*Problem to work on:* Your answer should be one number, the count of lines in the data that hold "value".

Start of Input data

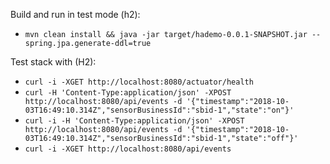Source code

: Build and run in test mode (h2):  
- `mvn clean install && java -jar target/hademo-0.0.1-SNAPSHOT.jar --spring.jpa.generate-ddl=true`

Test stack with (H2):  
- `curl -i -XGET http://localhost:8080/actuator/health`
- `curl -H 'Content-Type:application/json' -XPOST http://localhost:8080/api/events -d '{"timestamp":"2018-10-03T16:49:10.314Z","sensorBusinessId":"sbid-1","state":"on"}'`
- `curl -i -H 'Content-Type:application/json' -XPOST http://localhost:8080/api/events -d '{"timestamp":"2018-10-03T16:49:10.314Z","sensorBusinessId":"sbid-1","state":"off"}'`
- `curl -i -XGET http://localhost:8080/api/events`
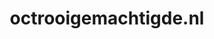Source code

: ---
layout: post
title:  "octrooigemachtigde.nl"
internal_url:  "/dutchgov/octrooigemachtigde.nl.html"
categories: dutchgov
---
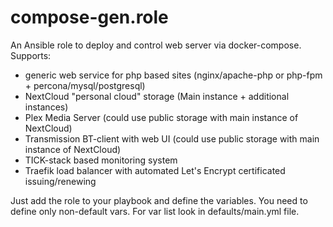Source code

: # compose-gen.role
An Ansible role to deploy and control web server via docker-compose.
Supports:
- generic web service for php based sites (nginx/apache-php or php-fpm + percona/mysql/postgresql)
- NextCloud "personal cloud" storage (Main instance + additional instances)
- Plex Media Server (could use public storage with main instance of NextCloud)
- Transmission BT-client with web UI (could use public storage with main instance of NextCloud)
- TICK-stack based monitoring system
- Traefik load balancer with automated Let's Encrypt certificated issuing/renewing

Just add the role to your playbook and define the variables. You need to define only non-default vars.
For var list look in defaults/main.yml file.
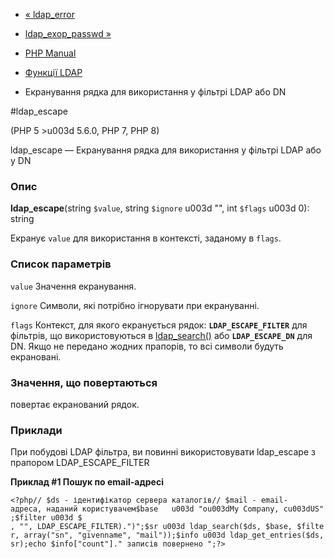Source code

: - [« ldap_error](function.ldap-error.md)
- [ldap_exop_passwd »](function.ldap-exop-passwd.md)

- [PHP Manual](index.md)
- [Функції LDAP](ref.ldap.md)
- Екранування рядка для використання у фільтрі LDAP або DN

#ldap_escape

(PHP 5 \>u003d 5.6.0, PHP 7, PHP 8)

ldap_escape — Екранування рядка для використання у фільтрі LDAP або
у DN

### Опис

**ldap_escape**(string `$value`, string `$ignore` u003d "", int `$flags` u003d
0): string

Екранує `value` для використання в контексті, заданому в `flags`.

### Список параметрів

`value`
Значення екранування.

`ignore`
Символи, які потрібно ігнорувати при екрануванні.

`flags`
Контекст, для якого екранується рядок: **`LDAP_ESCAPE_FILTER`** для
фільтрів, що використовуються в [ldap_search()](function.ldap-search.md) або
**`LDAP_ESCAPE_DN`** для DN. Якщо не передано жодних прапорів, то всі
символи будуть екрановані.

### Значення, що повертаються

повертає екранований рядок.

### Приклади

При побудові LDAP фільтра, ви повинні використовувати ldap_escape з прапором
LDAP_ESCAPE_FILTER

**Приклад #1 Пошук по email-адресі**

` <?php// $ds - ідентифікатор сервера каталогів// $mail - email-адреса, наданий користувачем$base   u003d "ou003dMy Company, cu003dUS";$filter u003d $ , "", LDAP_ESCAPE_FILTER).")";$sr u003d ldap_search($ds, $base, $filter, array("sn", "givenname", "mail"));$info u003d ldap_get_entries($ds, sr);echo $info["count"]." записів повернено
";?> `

End of Input data

*Finished task:* 3